Фрагмент текста:
=-=-=

В тот вечер я не впервые видела Бродского, что называется живьем. До этого мы с Кевином однажды слушали его выступление на вечере в Вермонте. Я с трепетом внимала каждому слову, потому что любила его поэзию и читала ее еще в Союзе. Тогда на концерте меня поразило, что у него отсутствовала большая часть передних зубов, и тем не менее это не мешало его слушать. Вполне естественно, что он казался старше своего возраста. После его выступления я подошла к нему и передала пару слов по просьбе Миши Козакова на случай, если его встречу. «Миша просил вам передать, что читает вашу поэзию, и делает это очень даже неплохо», — сказала я ему. Ничего не отразилось на его челе, и он промолвил: «Да я и сам читаю, и делаю это тоже ничего!» Кевину он показался чересчур высокомерным. А я защищала его, объясняла, что все русские поэты ранимы и прикрываются высокомерием или маской мизантропии, но это только видимость. Однако Кевин остался при своем мнении. Теперь я получила совсем новую возможность разглядывать Бродского. Запев «Цыпленка», он сделал то, что мог сделать в подобной ситуации мой папа или какой-нибудь мой близкий друг — то, что понятно всем. Было в этом надрыве что-то залихватское. «Цыпленка» подхватили и другие, и вскоре поминки стали шумными, как это тоже часто бывает: в память о шумном человеке невыносимо молчать. После «Цыпленка» запели что-то еще и еще. Я подсела поближе к роялю и стала слушать. В какой-то момент все еще солировавший Бродский затянул: «Как боится седина моя твоего локона, ты еще моложе кажешься, если я около, седина стала белою, что с ней я поделаю, ты любовь моя последняя, жизнь моя!» Миша Барышников подпевал, а я млела, обожая эту тему — любовь с большой разницей в возрасте. Еще я очень люблю романс в исполнении Петра Лещенко: «Красивая, упрямая, вы сотканы из роз, я старше вас, дитя мое, боюсь своих я слез…» Когда я слушала Иосифа, мне вдруг показалось, что он поглядывает на меня, когда поет… Да, Бродский вполне вписывался в мое представление о мужчине, которого можно любить долго и сильно.

=-=-=

Исходные данные:
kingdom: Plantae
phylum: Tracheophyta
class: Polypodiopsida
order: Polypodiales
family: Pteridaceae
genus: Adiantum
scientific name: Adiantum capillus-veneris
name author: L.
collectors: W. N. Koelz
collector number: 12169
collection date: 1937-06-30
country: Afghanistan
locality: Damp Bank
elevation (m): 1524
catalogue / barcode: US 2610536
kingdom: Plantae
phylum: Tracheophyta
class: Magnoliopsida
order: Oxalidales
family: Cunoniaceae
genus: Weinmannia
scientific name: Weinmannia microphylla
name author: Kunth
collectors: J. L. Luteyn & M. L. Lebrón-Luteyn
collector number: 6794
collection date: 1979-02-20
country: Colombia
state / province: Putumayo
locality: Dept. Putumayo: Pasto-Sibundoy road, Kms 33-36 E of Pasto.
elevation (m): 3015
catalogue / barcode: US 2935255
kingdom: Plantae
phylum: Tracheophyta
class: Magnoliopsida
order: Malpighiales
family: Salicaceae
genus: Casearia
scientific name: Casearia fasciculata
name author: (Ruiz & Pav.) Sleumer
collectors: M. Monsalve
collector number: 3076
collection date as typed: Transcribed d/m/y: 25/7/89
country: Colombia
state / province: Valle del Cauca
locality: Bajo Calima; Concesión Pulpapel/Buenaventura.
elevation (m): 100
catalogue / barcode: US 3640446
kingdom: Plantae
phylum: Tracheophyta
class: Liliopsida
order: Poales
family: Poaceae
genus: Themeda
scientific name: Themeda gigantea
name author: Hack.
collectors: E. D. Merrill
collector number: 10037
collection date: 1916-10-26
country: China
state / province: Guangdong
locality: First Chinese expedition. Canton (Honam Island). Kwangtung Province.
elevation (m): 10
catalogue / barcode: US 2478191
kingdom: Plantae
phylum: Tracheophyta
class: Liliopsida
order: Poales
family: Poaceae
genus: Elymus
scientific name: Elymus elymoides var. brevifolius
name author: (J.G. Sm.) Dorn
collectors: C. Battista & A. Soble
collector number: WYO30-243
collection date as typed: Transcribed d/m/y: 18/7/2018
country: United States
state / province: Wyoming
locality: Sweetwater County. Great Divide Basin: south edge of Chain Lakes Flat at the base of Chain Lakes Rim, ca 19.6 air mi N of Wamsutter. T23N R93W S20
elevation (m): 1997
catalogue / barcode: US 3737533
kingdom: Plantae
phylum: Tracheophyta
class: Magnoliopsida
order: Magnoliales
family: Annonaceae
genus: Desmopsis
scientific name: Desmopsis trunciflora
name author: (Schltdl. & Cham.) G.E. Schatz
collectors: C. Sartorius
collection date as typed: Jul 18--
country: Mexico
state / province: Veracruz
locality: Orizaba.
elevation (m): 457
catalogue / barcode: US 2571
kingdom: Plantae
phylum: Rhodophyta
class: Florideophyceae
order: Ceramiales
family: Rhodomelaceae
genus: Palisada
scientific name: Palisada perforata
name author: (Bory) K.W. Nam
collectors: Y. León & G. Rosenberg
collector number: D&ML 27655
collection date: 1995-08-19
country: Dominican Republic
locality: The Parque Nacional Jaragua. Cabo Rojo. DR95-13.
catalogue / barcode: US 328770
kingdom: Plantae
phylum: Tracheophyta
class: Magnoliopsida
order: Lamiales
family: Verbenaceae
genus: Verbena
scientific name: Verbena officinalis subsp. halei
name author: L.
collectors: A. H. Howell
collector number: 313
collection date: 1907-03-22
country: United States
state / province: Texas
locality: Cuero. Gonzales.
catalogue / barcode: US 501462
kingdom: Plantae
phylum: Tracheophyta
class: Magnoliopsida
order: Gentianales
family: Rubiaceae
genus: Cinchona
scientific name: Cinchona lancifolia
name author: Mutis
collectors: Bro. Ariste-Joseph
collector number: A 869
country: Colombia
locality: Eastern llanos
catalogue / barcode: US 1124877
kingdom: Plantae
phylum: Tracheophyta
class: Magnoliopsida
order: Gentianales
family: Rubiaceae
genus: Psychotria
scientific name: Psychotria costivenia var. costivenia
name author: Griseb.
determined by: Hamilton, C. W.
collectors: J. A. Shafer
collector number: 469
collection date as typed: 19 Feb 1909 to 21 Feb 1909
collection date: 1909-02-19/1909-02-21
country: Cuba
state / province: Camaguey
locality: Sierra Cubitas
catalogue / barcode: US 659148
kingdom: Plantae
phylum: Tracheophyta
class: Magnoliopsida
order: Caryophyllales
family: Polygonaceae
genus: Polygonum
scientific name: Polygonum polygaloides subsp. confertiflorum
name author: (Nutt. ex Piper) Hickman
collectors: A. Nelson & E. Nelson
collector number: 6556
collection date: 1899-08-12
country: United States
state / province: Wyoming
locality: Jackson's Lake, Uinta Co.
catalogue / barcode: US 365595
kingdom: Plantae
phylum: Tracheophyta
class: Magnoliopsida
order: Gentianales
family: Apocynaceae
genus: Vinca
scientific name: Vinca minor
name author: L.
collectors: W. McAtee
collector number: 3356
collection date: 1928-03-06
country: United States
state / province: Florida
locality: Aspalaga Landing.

=-=-=

Задания:
• 1. Где, согласно фрагменту текста, автор вместе с Кевином впервые слушал выступление Бродского?
• 2. Перечислите всех людей, названных во фрагменте текста по имени или фамилии.
Строки представляют собой отдельный материал, не связанный с фрагментом текста.

Решённые задания:
• 1. На вечере в Вермонте.

• 2. Иосиф Бродский, Кевин, Миша Козаков, Миша Барышников, Петр Лещенко.